She participated with, and assisted her cruel husband, during the massacres of the triumvirate, and had several persons put to death, on her own authority, either from avarice or a spirit of revenge. After Cicero was beheaded, Fulvia caused his head to be brought to her, spit upon it, drawing out the tongue, which she pierced several times with her bodkin, addressing to the lifeless Cicero, all the time, the most opprobrious language. What a contrast to the character of Octavia, the last wife of Marc Antony!

G. GLAPHYRA,

A PRIESTESS of Bellona's temple in Cappadocia, and a daughter of Archelaus, the high-priest of Bellona, is celebrated for her beauty and intrigue. Although she was married and had two sons,

Sisinna and Archelaus, yet she fell in love with Marc Antony, and he gave her the kingdom of Cappadocia for her children. This infidelity of Antony so displeased his wife Fulvia, that she resolved to revenge herself by taking the same

course.

Glaphyra had a granddaughter of the same name, who was a daughter of Archelaus, king of Cappadocia, and married Alexander, son of Herod and Mariamne, by whom she had two sons. After the death of Alexander she married her brotherin-law Archelaus.

H. HAGAR,

AN Egyptian woman, the handmaid of Sarai, whom she gave to her husband Abram as a concubine or left-handed wife. Such arrangements were not uncommon in those old times. When the honoured wife was childless, she would give her favourite slave or maid-servant to her husband, and the children born of this connection were considered as belonging to the real wife.
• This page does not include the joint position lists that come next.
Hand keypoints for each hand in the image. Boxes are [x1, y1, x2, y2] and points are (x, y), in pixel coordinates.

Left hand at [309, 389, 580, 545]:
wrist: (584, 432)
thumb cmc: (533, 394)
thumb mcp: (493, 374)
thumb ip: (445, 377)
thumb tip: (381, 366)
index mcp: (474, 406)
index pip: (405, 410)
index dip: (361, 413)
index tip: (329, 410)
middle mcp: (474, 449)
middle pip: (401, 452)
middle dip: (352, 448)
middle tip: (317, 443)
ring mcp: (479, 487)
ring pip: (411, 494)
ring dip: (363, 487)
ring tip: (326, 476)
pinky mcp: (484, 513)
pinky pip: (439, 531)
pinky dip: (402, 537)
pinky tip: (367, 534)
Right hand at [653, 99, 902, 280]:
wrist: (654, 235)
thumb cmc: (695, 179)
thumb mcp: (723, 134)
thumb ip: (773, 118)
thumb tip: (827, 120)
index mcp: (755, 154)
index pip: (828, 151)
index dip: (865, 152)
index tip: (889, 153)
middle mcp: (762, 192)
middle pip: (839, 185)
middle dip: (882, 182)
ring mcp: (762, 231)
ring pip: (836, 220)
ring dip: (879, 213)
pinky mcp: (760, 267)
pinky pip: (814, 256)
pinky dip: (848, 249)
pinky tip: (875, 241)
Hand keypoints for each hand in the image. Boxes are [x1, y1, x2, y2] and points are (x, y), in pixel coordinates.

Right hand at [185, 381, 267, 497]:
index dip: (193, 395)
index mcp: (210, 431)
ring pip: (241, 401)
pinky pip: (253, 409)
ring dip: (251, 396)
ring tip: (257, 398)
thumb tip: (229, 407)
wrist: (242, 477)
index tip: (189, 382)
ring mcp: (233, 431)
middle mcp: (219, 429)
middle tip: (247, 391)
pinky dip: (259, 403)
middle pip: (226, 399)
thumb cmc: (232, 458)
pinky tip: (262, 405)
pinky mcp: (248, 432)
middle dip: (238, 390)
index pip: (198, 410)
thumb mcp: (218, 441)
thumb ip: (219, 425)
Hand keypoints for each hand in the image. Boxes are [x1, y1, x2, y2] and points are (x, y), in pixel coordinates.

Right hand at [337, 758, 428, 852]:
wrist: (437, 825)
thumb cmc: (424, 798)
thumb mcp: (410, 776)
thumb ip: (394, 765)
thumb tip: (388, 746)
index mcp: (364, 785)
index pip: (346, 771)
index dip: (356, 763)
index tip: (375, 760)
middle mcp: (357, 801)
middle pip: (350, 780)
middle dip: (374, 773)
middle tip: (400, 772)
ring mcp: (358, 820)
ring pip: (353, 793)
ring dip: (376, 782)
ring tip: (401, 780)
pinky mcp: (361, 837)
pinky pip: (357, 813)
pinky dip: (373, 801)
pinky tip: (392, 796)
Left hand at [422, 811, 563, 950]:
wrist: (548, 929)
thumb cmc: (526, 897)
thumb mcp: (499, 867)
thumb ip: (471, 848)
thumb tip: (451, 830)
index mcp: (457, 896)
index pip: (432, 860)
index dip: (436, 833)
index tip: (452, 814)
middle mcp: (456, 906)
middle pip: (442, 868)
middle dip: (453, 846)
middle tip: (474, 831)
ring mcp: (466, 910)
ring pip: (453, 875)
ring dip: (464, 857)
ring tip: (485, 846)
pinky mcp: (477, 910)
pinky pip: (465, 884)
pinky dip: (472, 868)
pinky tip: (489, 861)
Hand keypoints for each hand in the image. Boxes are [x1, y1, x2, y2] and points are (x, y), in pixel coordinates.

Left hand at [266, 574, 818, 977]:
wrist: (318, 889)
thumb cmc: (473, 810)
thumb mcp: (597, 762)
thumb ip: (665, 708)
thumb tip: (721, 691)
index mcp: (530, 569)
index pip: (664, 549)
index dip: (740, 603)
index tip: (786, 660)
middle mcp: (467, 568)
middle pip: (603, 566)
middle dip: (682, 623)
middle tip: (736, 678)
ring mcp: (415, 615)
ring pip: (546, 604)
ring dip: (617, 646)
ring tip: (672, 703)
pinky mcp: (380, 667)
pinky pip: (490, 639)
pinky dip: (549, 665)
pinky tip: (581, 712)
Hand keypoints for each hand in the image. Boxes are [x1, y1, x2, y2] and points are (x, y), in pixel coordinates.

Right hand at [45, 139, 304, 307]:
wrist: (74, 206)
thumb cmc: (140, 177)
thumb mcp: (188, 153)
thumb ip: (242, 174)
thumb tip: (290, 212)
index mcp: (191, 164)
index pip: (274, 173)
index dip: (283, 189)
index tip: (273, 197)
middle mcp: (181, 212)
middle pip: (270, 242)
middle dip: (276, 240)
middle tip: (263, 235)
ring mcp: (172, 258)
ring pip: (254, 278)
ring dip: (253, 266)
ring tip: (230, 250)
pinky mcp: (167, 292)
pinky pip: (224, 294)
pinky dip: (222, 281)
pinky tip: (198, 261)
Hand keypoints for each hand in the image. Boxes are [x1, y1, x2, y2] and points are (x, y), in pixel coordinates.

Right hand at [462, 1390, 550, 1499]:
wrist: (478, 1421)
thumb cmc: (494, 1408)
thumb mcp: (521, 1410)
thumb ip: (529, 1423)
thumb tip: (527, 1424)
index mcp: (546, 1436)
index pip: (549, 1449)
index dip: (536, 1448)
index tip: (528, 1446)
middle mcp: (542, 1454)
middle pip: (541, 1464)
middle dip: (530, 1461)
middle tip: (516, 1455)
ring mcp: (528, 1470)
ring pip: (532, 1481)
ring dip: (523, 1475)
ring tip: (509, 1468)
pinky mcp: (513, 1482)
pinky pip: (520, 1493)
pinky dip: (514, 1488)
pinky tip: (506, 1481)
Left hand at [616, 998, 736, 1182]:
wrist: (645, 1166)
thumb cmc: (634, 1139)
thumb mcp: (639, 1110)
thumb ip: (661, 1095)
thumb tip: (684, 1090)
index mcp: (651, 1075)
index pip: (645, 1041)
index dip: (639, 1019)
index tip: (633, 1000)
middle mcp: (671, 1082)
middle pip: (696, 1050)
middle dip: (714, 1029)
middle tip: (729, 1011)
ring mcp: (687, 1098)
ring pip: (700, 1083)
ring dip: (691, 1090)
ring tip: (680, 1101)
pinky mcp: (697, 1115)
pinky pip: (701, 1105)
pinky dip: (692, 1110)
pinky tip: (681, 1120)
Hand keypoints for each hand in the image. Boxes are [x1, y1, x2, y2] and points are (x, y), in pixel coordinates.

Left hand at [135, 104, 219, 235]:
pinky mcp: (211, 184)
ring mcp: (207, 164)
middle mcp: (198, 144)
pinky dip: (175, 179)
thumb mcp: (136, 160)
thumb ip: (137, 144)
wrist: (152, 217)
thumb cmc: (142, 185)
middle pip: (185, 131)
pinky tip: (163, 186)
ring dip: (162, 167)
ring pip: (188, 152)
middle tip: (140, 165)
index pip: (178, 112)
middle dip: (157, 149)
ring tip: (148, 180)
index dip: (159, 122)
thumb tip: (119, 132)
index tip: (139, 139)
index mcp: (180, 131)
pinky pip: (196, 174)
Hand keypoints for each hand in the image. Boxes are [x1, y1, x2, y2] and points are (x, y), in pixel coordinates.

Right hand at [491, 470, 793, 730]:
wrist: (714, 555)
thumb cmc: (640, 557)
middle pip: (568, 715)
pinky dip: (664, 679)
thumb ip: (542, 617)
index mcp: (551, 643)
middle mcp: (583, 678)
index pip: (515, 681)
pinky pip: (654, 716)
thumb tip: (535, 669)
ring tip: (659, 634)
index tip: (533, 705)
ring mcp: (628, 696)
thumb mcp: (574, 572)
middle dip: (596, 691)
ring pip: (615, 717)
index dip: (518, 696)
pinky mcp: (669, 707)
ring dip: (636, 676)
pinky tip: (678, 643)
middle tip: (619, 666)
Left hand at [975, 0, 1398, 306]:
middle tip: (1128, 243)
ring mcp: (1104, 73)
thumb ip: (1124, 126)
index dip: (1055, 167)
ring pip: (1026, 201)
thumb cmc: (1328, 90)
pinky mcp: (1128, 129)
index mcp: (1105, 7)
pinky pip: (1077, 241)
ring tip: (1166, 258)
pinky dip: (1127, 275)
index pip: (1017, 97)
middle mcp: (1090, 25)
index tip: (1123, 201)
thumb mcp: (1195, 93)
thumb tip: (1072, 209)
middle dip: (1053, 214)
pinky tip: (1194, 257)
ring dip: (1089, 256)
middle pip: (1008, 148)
It had been promised Abram that his seed should become a great nation; but his wife Sarai had borne him no children. She was nearly eighty years of age; her husband ten years older. Despairing of becoming herself the mother of the promised seed, she would not stand in the way of God's blessing to her husband-so she gave him Hagar. It was, like all plans of human device that controvert the laws of God, very unfortunate for the happiness of the parties. Hagar was soon uplifted by this preference; and believing herself the mother of the promised heir, she despised her mistress; was rebuked, and fled into the wilderness. There the angel of the Lord met her, and commanded her to return to Sarai, and be submissive. Hagar seems to have obeyed the divine command at once; and all was, for a time, well. Ishmael was born, and for twelve years was the only child, the presumptive heir of one of the richest princes of the East. But at the birth of Isaac, the true heir, all Hagar's glory vanished. The bondwoman and her son were finally sent forth from the tents of the patriarch, with "bread and a bottle of water." Hagar carried these on her shoulder, a poor, outcast mother, the victim of circumstances and events she could not change or control. But God hears the cry of affliction, and all who turn to Him in their hearts will be comforted. Thus was Hagar relieved; God "opened her eyes, and she saw a well of water," when Ishmael was dying of thirst. "She went and filled the bottle with water, and gave the lad drink." Mother-like, she never thought of herself, of her own sorrows and wants. She devoted herself to her son, who became the "father of twelve princes," the progenitor of the Arabs, who, to this day, keep possession of the wilderness where Hagar wandered with her son Ishmael. Poetry and painting have made this scene of her life memorable. It happened B. C. 1898.